Immer mehr Neufahrzeuge werden online gekauft. Mit dieser zunehmenden Verlagerung des Automobilverkaufs ins Internet werden sich die Beziehungen zwischen Herstellern und Händlern nachhaltig verändern. Und nicht alle Händler werden den Sprung in die digitale Welt schaffen. Zu diesem Ergebnis kommt eine Studie des Instituts für Automobilwirtschaft (IFA) im Auftrag der Sachverständigenorganisation Dekra.
Nach Einschätzung der IFA-Experten wird der Automobilhandel die Schnittstelle zum Kunden verlieren und damit in eine stärkere Abhängigkeit von Online-Plattformen geraten. Der wissenschaftliche Leiter der Studie, IFA-Direktor Professor Dr.

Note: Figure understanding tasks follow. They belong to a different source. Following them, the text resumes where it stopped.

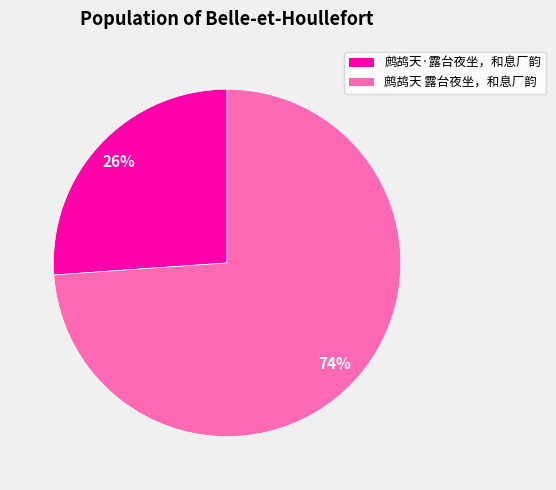

Between 鹧鸪天·露台夜坐，和息厂韵 and 鹧鸪天 露台夜坐，和息厂韵, which is larger?

鹧鸪天 露台夜坐，和息厂韵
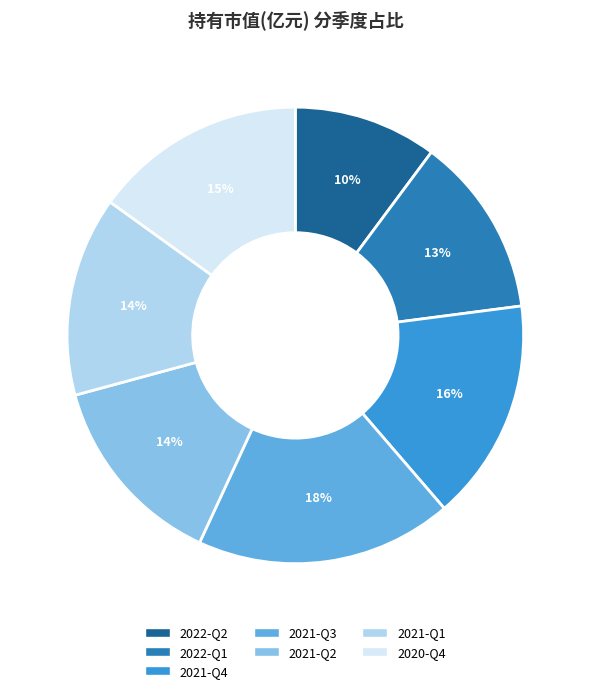

To the nearest percent, what is the difference between the 2021-Q2 and 2021-Q3 slice percentages?

4%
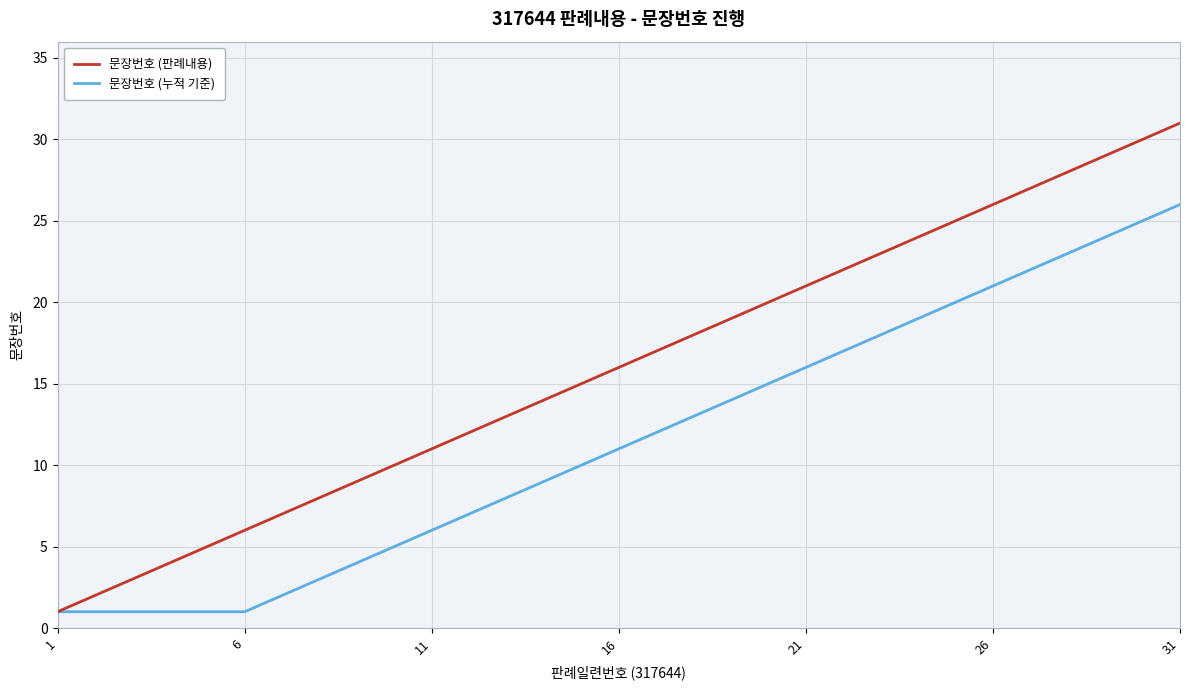

Which series has the largest total across all categories?

문장번호 (판례내용)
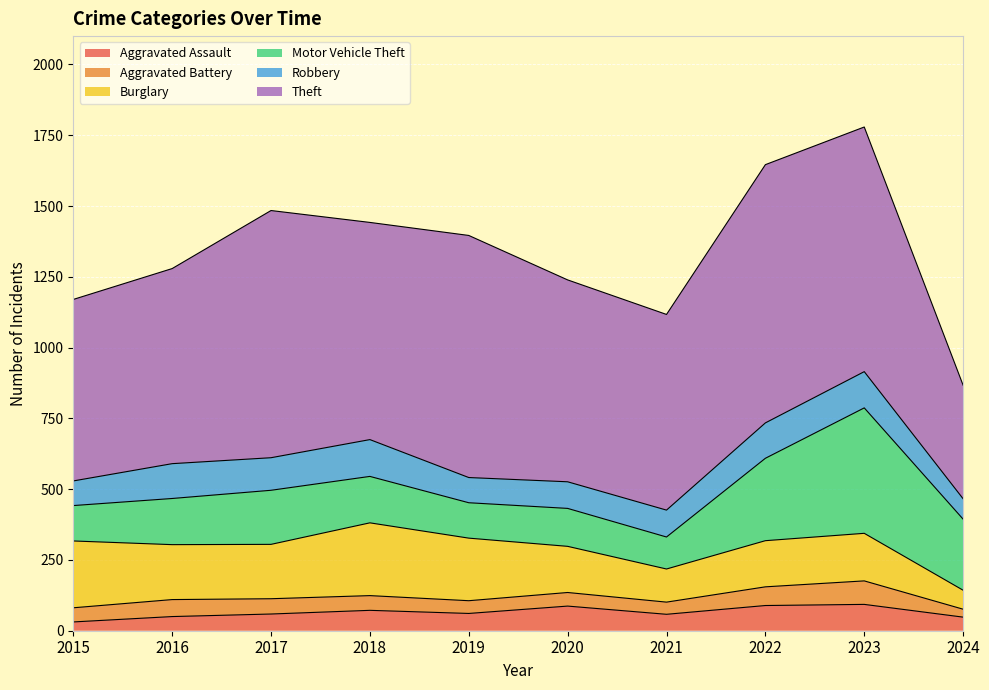

At how many categories does at least one series exceed 360?

10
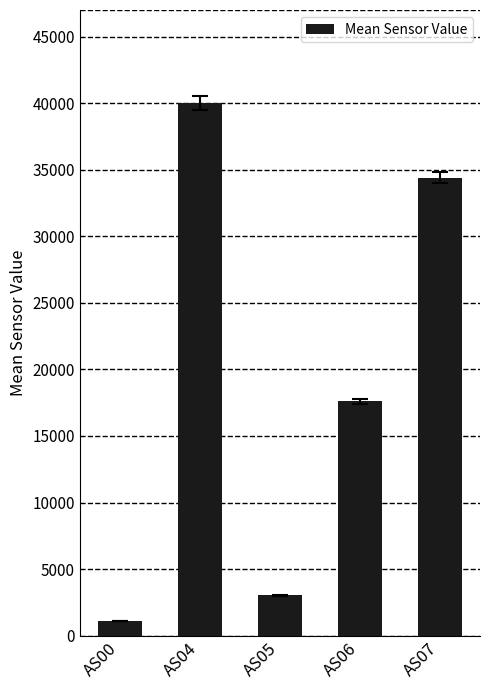

What is the value of the 2nd bar from the left?

40008.6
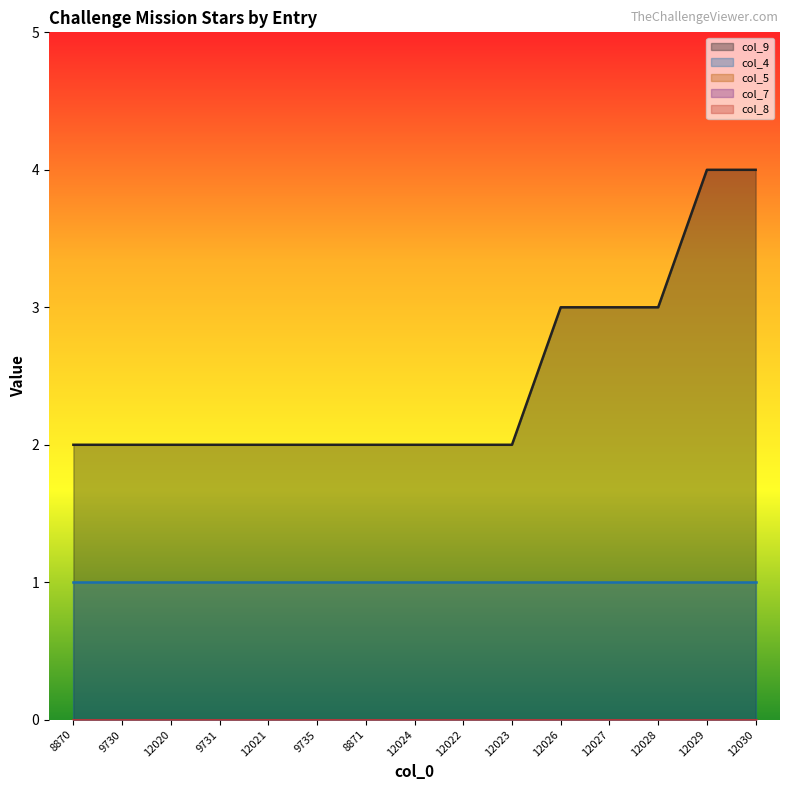

Reading right to left, transcribe all the data shown in this chart.

col_9: 12030=4	12029=4	12028=3	12027=3	12026=3	12023=2	12022=2	12024=2	8871=2	9735=2	12021=2	9731=2	12020=2	9730=2	8870=2
col_4: 12030=1	12029=1	12028=1	12027=1	12026=1	12023=1	12022=1	12024=1	8871=1	9735=1	12021=1	9731=1	12020=1	9730=1	8870=1
col_5: 12030=0	12029=0	12028=0	12027=0	12026=0	12023=0	12022=0	12024=0	8871=0	9735=0	12021=0	9731=0	12020=0	9730=0	8870=0
col_7: 12030=0	12029=0	12028=0	12027=0	12026=0	12023=0	12022=0	12024=0	8871=0	9735=0	12021=0	9731=0	12020=0	9730=0	8870=0
col_8: 12030=0	12029=0	12028=0	12027=0	12026=0	12023=0	12022=0	12024=0	8871=0	9735=0	12021=0	9731=0	12020=0	9730=0	8870=0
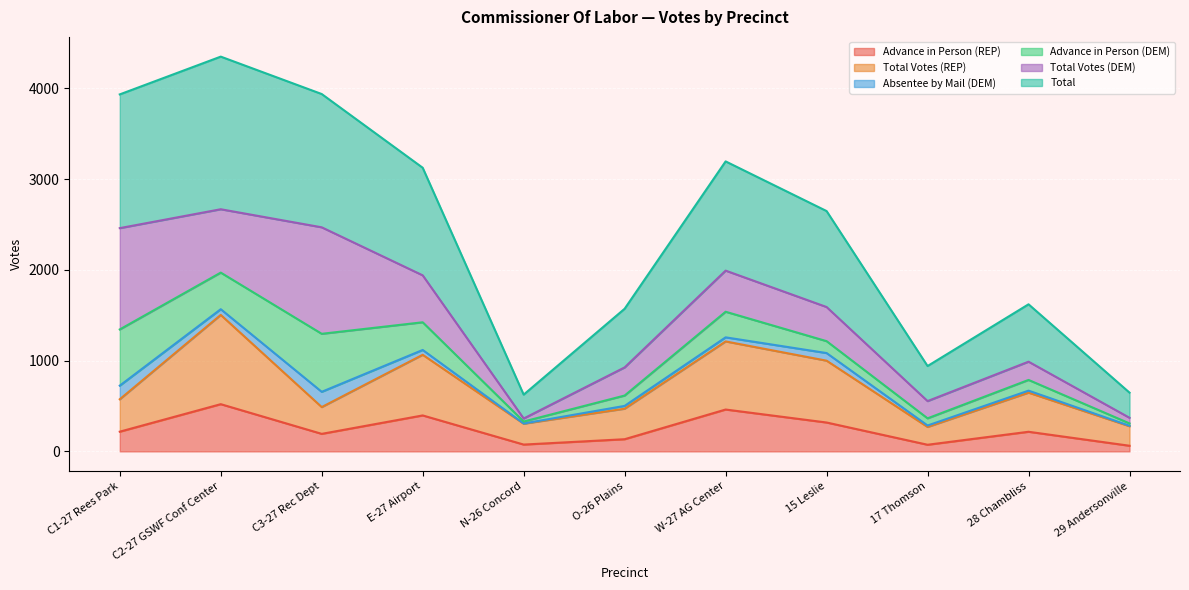

What position from the right is N-26 Concord?

7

Willi Diez, prognostiziert deshalb, dass „diese Entwicklung nach dem Gebrauchtwagenhandel auch bei den Neuwagenverkäufen in den nächsten Jahren an Bedeutung gewinnen wird.“ Um den Anschluss nicht zu verlieren, müssten die Automobilhersteller ihr Onlineangebot erweitern und den Direktverkauf von Neuwagen per Internet forcieren. Der Automobilhandel würde dabei zunehmend in eine lediglich verkaufsunterstützende Funktion gedrängt.
Die Folge: Der Handel wird Probefahrten anbieten und bei schwierigen technischen Fragen den Kaufinteressenten für eine persönliche Beratung zur Verfügung stehen. Um diese Assistenzfunktion erfüllen zu können, müssen die Händler voll in den digitalen Verkaufsprozess des Herstellers integriert sein. Voraussetzung dafür sind digitale Medien und Devices in den Verkaufsräumen der Händler, um Medienbrüche zu vermeiden.
Allerdings ergeben sich aus der Händlerbefragung erhebliche Digitalisierungsdefizite im Automobilhandel. So setzt nur ein Viertel der Unternehmen die heute gängigen digitalen Medien im Verkauf und im After Sales ein. „Die Herausforderung für den Handel liegt nicht nur darin, dass er in den nächsten Jahren erheblich in die digitale Ausstattung der Autohäuser investieren muss. Er muss vielmehr auch seine Verkaufsprozesse umstellen und die Mitarbeiter digital qualifizieren“, gibt Professor Diez zu bedenken. Das Autohaus müsse zum „Digital Store“ werden. Vor allem kleinere Autohäuser seien damit überfordert und würden daher auch keinen Platz mehr in der künftigen Vertriebswelt der Automobilhersteller haben.
Die zunehmende Digitalisierung des Autohandels erfordert zudem, dass die Vergütungssysteme zwischen Herstellern und Händlern verändert werden: weg von Margensystemen hin zu leistungsorientierter Entlohnung: „Der Händler muss für eine Probefahrt, die er durchgeführt hat, auch dann Geld vom Hersteller bekommen, wenn der Interessent anschließend sein Auto online kauft,“ erklärt Professor Diez. Ansonsten würde ein digitales Vertriebsmodell mit stationären Händlern nicht funktionieren.
Die IFA-Studie geht davon aus, dass die Automobilhersteller ihre Handelsnetze in den nächsten Jahren weiter ausdünnen und vorrangig mit großen Handelsgruppen zusammenarbeiten werden. Da Information und Beratung immer häufiger online stattfindet, werde auch die Zahl der Verkaufshäuser selbst zurückgehen. Andererseits würden andere stationäre Formate wie City Stores als Kundenkontaktpunkte weiter an Bedeutung gewinnen. Das IFA-Institut rechnet damit, dass die Zahl der Vertragshändler in Deutschland von 6.900 im Jahr 2016 auf 4.500 im Jahr 2020 sinken wird.